I just have no more words (as hard as that may be to believe).   Just annoyed, frustrated, pissed, feel like its so unfair, but in some sick way I'm somehow looking forward to moving onto IVF #2.

Anyways, we spent a magical week in Puerto Vallarta, 82 degrees and sunny everyday.  It was just what the doctor ordered........ except for the negative beta :/

I think everyone should go away right after a cycle because I truly felt alive and normal again.  I could walk around and not have anyone wondering if this would finally be our month, no one was asking how I was with an awkward pause because what they really meant is what is really going on, and no one looking at me with sad eyes.

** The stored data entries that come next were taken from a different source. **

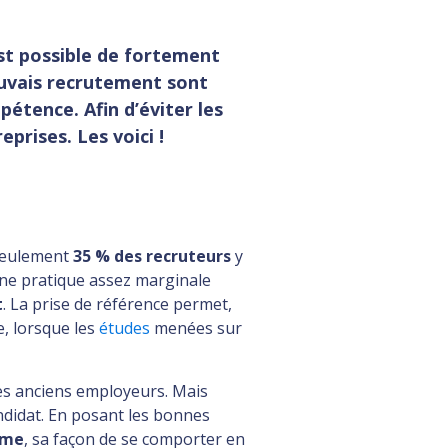
est possible de fortement
auvais recrutement sont
étence. Afin d’éviter les
eprises. Les voici !
 seulement
35 % des recruteurs
y
 une pratique assez marginale
t
. La prise de référence permet,
e, lorsque les
études
menées sur
ses anciens employeurs. Mais
ndidat. En posant les bonnes
ème
, sa façon de se comporter en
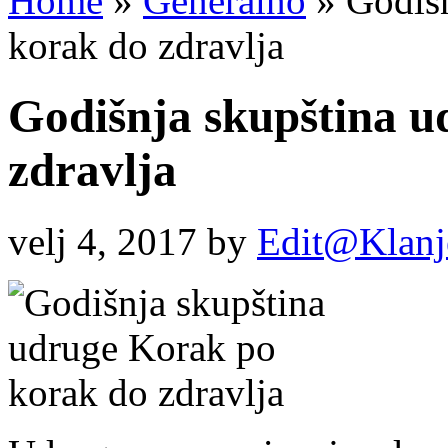
Home
»
Generalno
»
Godišn
korak do zdravlja
Godišnja skupština u
zdravlja
velj 4, 2017
by
Edit@Klanj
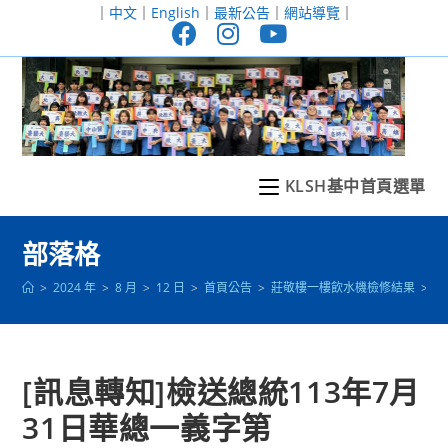
跳
｜
中文
｜
English
｜
最新公告
｜
網站導覽
｜
轉
至
主
要
內
容
KLSH基中首頁選單
部落格
>
2024 年
>
8 月
>
12 日
>
首頁公告
>
莊敬樓一樓飲水機檢修結果
>
[
[訊息轉知]檢送總統113年7月
31日華總一義字第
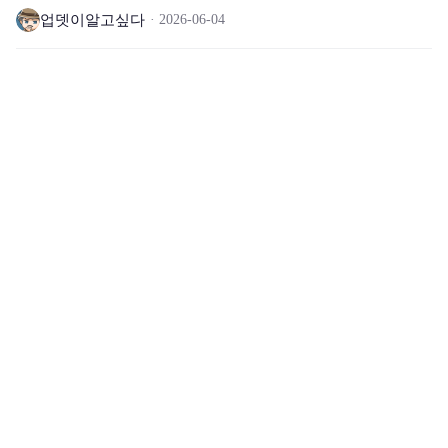
총정리🧐
업뎃이알고싶다
2026-06-04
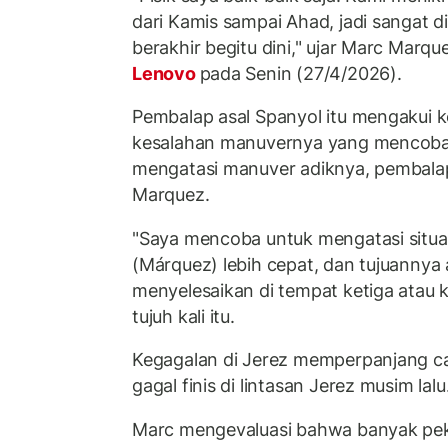
dari Kamis sampai Ahad, jadi sangat 
berakhir begitu dini," ujar Marc Marq
Lenovo
pada Senin (27/4/2026).
Pembalap asal Spanyol itu mengakui 
kesalahan manuvernya yang mencoba 
mengatasi manuver adiknya, pembalap
Marquez.
"Saya mencoba untuk mengatasi situas
(Márquez) lebih cepat, dan tujuannya
menyelesaikan di tempat ketiga atau k
tujuh kali itu.
Kegagalan di Jerez memperpanjang ca
gagal finis di lintasan Jerez musim lalu
Marc mengevaluasi bahwa banyak pek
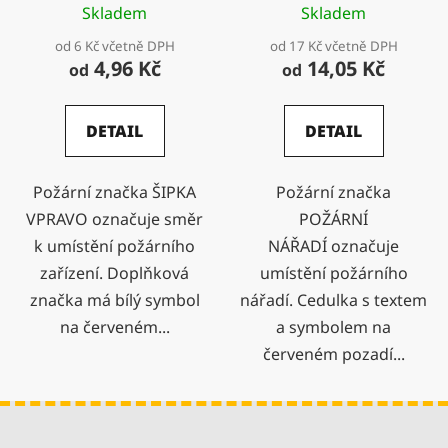
Skladem
Skladem
od 6 Kč včetně DPH
od 17 Kč včetně DPH
4,96 Kč
14,05 Kč
od
od
DETAIL
DETAIL
Požární značka ŠIPKA
Požární značka
VPRAVO označuje směr
POŽÁRNÍ
k umístění požárního
NÁŘADÍ označuje
zařízení. Doplňková
umístění požárního
značka má bílý symbol
nářadí. Cedulka s textem
na červeném...
a symbolem na
červeném pozadí...
Z
á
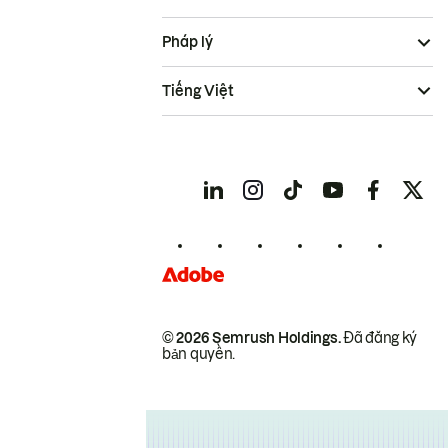
Pháp lý
Tiếng Việt
© 2026 Semrush Holdings.
Đã đăng ký
bản quyền.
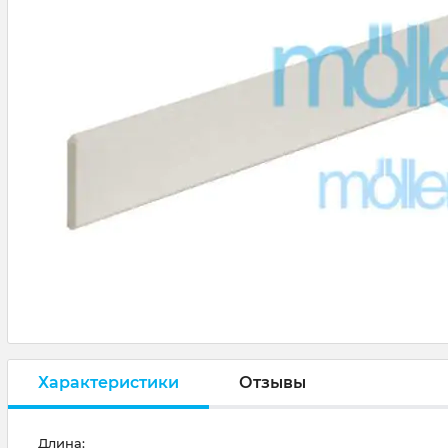
Характеристики
Отзывы
Длина:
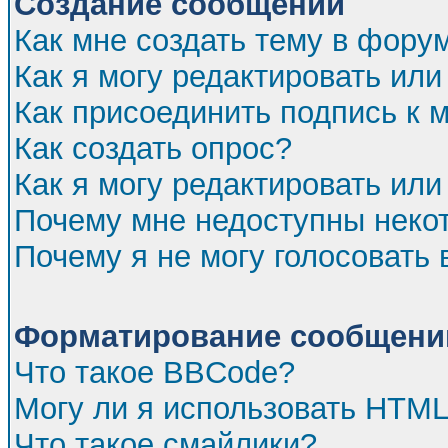
Создание сообщений
Как мне создать тему в фору
Как я могу редактировать ил
Как присоединить подпись к
Как создать опрос?
Как я могу редактировать или
Почему мне недоступны нек
Почему я не могу голосовать 
Форматирование сообщений
Что такое BBCode?
Могу ли я использовать HTM
Что такое смайлики?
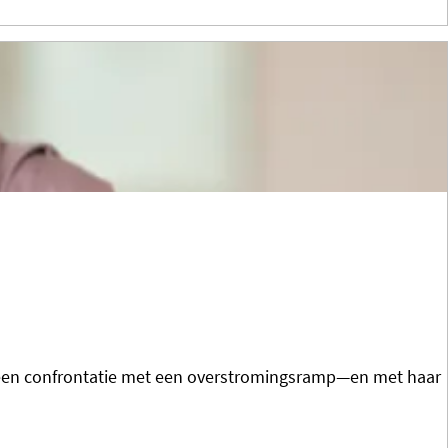
in een confrontatie met een overstromingsramp—en met haar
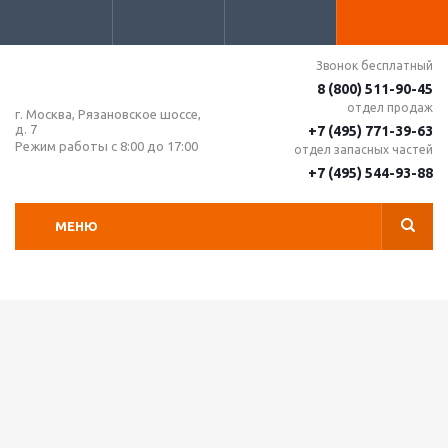
Звонок бесплатный
8 (800) 511-90-45
отдел продаж
г. Москва, Рязановское шоссе,
д. 7
+7 (495) 771-39-63
Режим работы с 8:00 до 17:00
отдел запасных частей
+7 (495) 544-93-88
МЕНЮ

Today when I went for my beta I asked about the recurrent pregnancy loss panel (RPL).  I thought that I had completed it all but couldn't find the results in my portal or place where all my blood work gets posted.  When I asked the nurse she said I only had about five done so I requested that I have the complete panel done.

The great thing about being with this larger clinic is that one of the doctor is a reproductive immunologist so I also asked if I should consult with her.  The nurse said that she would ask but that they would probably run the rpl panel then when I get pregnant we would consult with the other doctor.  I'm going to ask again when I talk to the nurse again tomorrow, but that's the plan for now.

When we spoke with the doctor after our loss we decided to do a short flare protocol to see how I respond to that, so I have to call the IVF coordinator tomorrow and hopefully know more then.